¿Ya imaginaron, amables lectores, lo que será este país, rebosante de millones y millones de jóvenes incapaces de entender un texto, de realizar las más básicas operaciones aritméticas –sumas y restas, no digamos ya contar con las habilidades para extraer una raíz cuadrada o resolver una ecuación de primer grado— y de transmitir eficazmente la información verbal, o sea, los mensajes elaborados con palabras?
Hacia ahí nos lleva el catastrófico abandono del proyecto educativo nacional, disfrazado tramposamente de “Nueva Escuela Mexicana” y dirigido sustancialmente a restaurar las antiguas políticas clientelares, a servir los intereses del más nefario corporativismo sindical, a adoctrinar a los escolares y a establecer un modelo paternalista de muy bajas exigencias.
La educación de los niños –esos infantes son el tesoro más sagrado de la nación mexicana— debería de ser la primerísima de las prioridades en la agenda gubernamental y a esa empresa deberían de encauzarse todos los esfuerzos.
Un país no es una difusa entelequia que se pueda cimentar a punta de encendidas retóricas o perniciosas ideologías: un país es ni más ni menos que la suma de su gente y la esfera donde se condensan las virtudes de las personas que lo habitan.
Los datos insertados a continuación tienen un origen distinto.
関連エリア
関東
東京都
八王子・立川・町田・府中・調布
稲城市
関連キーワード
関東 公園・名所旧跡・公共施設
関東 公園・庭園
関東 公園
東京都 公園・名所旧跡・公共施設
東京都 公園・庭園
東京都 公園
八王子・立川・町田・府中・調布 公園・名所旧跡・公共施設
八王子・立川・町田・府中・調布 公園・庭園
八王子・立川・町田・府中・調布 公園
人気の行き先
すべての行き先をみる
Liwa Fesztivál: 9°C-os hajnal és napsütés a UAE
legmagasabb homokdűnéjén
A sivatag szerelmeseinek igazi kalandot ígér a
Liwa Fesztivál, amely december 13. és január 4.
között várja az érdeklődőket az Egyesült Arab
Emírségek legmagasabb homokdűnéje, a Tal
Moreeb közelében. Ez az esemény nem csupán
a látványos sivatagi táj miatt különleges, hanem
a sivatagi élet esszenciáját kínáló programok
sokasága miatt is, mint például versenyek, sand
Justamente, transformar una nación no es instaurar políticas públicas para cosechar réditos inmediatos y rentabilizarlos en las urnas sino diseñar estrategias de largo plazo para cambiar de raíz las cosas y, ya en los hechos, para crear un espacio poblado por mejores ciudadanos.
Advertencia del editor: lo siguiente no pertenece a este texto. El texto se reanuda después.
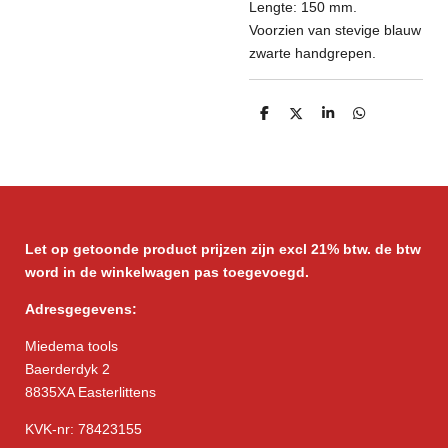
Lengte: 150 mm.
Voorzien van stevige blauw
zwarte handgrepen.
D
D
S
D
e
e
h
e
l
e
a
l
e
l
r
e
n
e
n
Let op getoonde product prijzen zijn excl 21% btw. de btw
word in de winkelwagen pas toegevoegd.
Adresgegevens:
Miedema tools
Baerderdyk 2
8835XA Easterlittens
KVK-nr: 78423155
Sobrellevamos aquí un muy perturbador déficit de ciudadanía y una falta de civismo igual de inquietante: basta ver las calles, los parques y los campos atiborrados de basura para constatar que la mayoría de la gente se desentiende olímpicamente de cuidar el entorno y que a muchísimos pobladores tampoco les preocupa demasiado comportarse con urbanidad ni acatar regulaciones ni respetar el espacio de los demás.
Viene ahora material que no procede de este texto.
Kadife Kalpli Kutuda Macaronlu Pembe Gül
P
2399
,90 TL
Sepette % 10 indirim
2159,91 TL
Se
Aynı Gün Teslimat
Un país es también el espejo en el cual se reflejan sus malos ciudadanos y un exceso de individuos ineducados tiene un decisivo impacto en el desempeño global de una nación. Recurro, una vez más, a la lapidaria y ejemplar sentencia de Fernando Savater: “Un pueblo sin educación es un pueblo ingobernable”. Ustedes dirán si vamos por el camino correcto.